> [The task] Within the entries that follow, show each line where the word "questo" occurs.

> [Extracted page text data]
=======
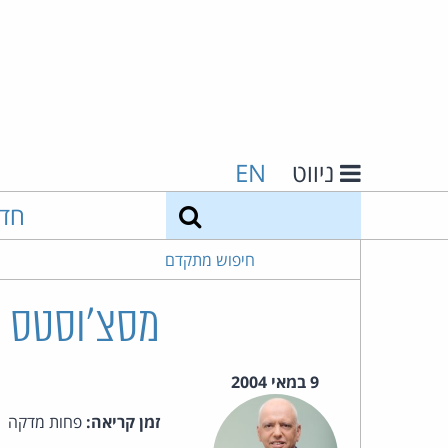
ניווט
EN
חיפוש
חד
חיפוש מתקדם
מסצ'וסטס מ
9 במאי 2004
זמן קריאה:
פחות מדקה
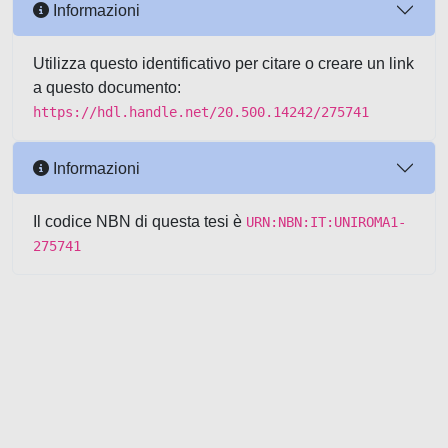
Informazioni
Utilizza questo identificativo per citare o creare un link
a questo documento:
https://hdl.handle.net/20.500.14242/275741
Informazioni
Il codice NBN di questa tesi è
URN:NBN:IT:UNIROMA1-
275741
Powered by UNITESI
-
about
=======
> [Output for this task]
Utilizza questo identificativo per citare o creare un link
a questo documento:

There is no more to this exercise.